The company’s oil and gas sales of $225.7 million beat the Zacks Consensus Estimate of $182 million. The top line also skyrocketed from the year-ago figure of $20.7 million.

 

Northern, which instituted a 50% dividend hike ahead of its earnings release, saw its adjusted EBITDA more than double to $132.8 million.

 

This is in line with Marathon Oil Corporation (NYSE: MRO) who reported second-quarter 2021 adjusted net income per share of 22 cents, also beating the Zacks Consensus Estimate of 18 cents. In the year-ago period, the company had incurred a loss of 60 cents.

 

Marathon Oil’s bottom line was favorably impacted by stronger liquids realizations and better-than-expected domestic production.
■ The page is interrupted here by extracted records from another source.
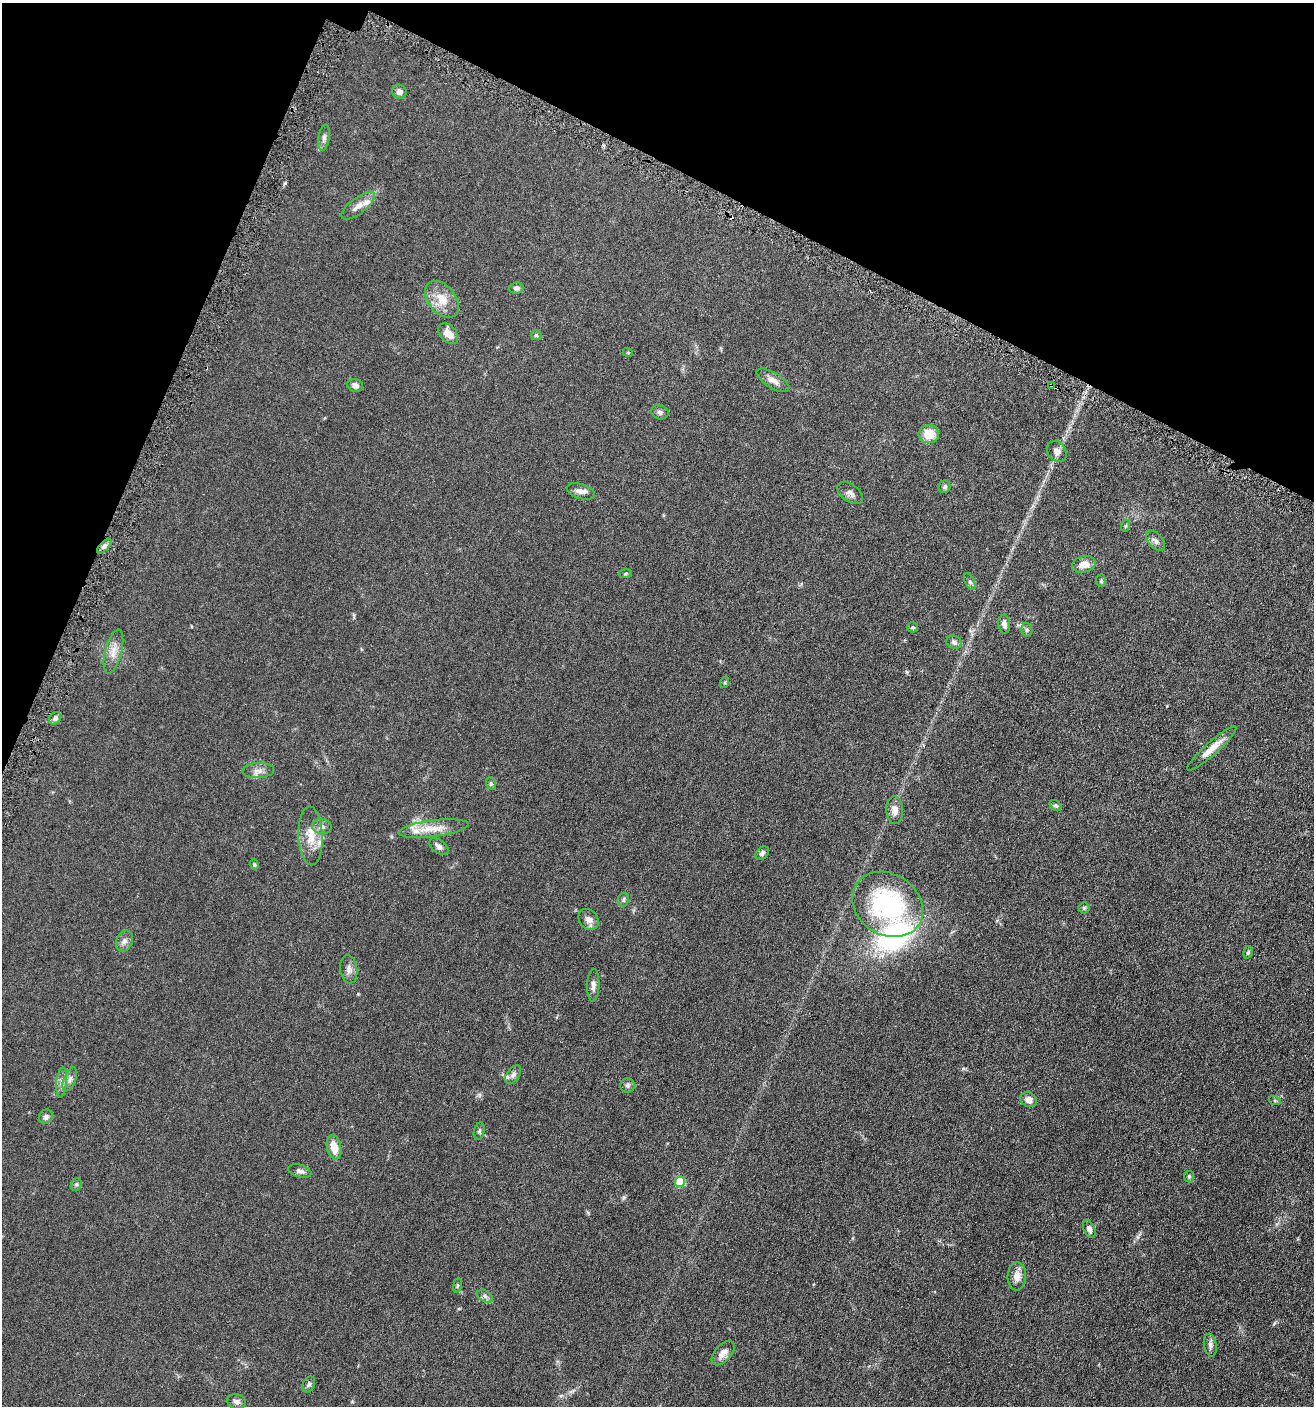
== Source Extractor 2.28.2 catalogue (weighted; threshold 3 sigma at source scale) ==
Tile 2 of 4 x 4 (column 2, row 1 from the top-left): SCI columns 1451-2762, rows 4230-5633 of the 5662 x 5646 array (HDU 1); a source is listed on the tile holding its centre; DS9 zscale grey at full resolution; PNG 1316 x 1408 px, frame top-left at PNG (2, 3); each listed source drawn as its Kron ellipse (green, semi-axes under 4 px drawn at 4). Shown black and unused: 20% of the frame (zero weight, under 3 of 6 exposures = <1% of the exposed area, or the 3 px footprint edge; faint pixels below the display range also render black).
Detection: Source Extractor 2.28.2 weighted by HDU 2 'WHT'; one run over the whole footprint, this tile lists its part. Background 0.0496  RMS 0.0059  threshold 0.0241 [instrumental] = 3 sigma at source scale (4.09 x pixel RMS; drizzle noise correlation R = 1.36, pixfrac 0.8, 0.05/0.05 arcsec/px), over >= 5 px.
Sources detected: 77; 1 cosmic-ray / hot-pixel residue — neither listed nor drawn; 5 inside a brighter listed object's ellipse — not listed separately; the other 71 listed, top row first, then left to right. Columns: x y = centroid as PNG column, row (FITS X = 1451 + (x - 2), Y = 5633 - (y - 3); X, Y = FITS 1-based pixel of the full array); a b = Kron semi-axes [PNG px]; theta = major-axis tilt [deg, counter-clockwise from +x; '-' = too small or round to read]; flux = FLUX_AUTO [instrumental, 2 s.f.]
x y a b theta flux
399 92 7 7 - 2.1
324 138 13 5 81 1.7
358 206 20 8 37 3.9
516 288 7 5 12 1.4
442 299 21 13 -51 8.2
448 334 12 8 -48 4.7
536 335 5 5 - 0.74
628 353 5 3 - 0.38
773 380 18 8 -32 3.7
355 385 8 6 -15 2.3
1051 385 3 2 - 0.55
660 412 9 7 -19 1.3
929 434 10 9 - 8
1057 451 11 9 -51 2.9
945 487 6 6 - 1.1
581 491 14 7 -17 2.9
850 493 15 8 -37 2.4
1125 526 6 4 70 0.6
1155 541 12 7 -47 1.9
104 546 9 3 45 1.4
1084 564 12 8 14 4.9
625 574 7 4 8 0.73
1101 581 6 5 - 0.7
970 582 9 5 -62 1
1004 624 9 6 -86 2.3
912 627 5 5 - 0.81
1027 630 7 5 -78 1.1
954 642 8 6 -22 1.4
113 652 22 8 75 4.8
725 682 5 3 - 0.52
55 718 7 5 52 1.7
1212 748 32 6 41 6.1
258 770 16 7 3 3
491 783 6 5 - 0.78
1056 806 6 5 - 0.93
895 810 14 8 -87 3.6
322 827 9 7 -11 2
433 829 35 8 7 7.9
311 836 29 12 -88 8.8
439 846 11 6 -36 2.1
762 853 8 5 46 1.3
254 865 5 4 - 0.59
623 899 7 5 77 1
888 904 37 30 -34 64
1084 908 5 5 - 0.69
589 919 11 9 -50 3.1
125 941 11 8 66 2.1
1248 952 6 4 73 0.83
349 969 14 8 -82 2.7
593 985 16 6 88 2.2
513 1075 10 6 54 1.8
70 1079 12 6 68 2
62 1082 15 5 85 2.2
627 1085 7 7 - 1.3
1029 1100 9 7 -27 2.7
1275 1101 6 4 -19 0.62
46 1117 7 6 - 1.2
479 1131 9 5 78 1
334 1147 12 7 -79 6.6
300 1171 12 6 -15 1.9
1189 1177 6 5 - 0.92
680 1182 5 5 - 20
76 1184 6 5 - 0.96
1089 1229 9 5 -66 2.1
1017 1276 14 9 87 4.1
457 1285 7 4 81 0.79
485 1296 8 5 -31 1.3
1210 1345 11 6 -80 1.9
723 1353 15 8 48 3.7
309 1384 8 5 61 1.2
236 1402 9 7 -14 1.8
Overlapping masked pixels (flux is a lower limit): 1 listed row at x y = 1051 385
Precisely, volumes in the United States came in at 283,000 barrels of oil equivalent per day (BOE/d), beating the Zacks Consensus Estimate of 272,000 BOE/d.

 

Marathon Oil reported revenues of $1.1 billion that jumped from the year-ago sales of $272 million but missed the Zacks Consensus Estimate by 0.4%. This was due to the lower-than-expected international segment production available for sale, which at 65,000 BOE/d fell short of the Zacks Consensus Estimate by 3,000 BOE/d.

 

The company stuck to its $1 billion capital spending budget for 2021 and delivered a free cash flow of $420 million during the quarter.

 

"The notion that we can shut off a major, industrialized economy with the flick of a switch is patently unrealistic," Alberta's Premier Jason Kenney said, as quoted by CBC News, adding that giving up fossil fuels for a country with the geographical location-and climate-of Canada would come at a cost that will be measured in human lives.

 

Kenney went on to note that most of the world was dependent on fossil fuels, and there was "no credible way" to eliminate this dependence in the observable future.

 

"It is a utopian notion that we can suddenly end the use of hydrocarbon based energy," the Alberta Premier said. "The challenge is to shrink carbon and CO2 output, and Alberta is increasingly a world leader in that respect."

 

"The industry is confident that they have a place in the future of energy development. It's going to certainly be a different mix of energy sources going forward," according to Tristan Goodman, President of the Explorers and Producers Association of Canada, as quoted by the Financial Post. "Many of our businesses are entering the renewables space, so it's not an either or," he added.

 

As we all continue to face up to the harsh realities of the environmental impacts our modern industries are placing on the world, there is still a place for fossil fuels, even amidst movements towards renewable energy sources. As the world recovers from the manufacturing slow-downs and global supply chain disruptions due to COVID19, fossil fuels may be on the rise for much longer than expected.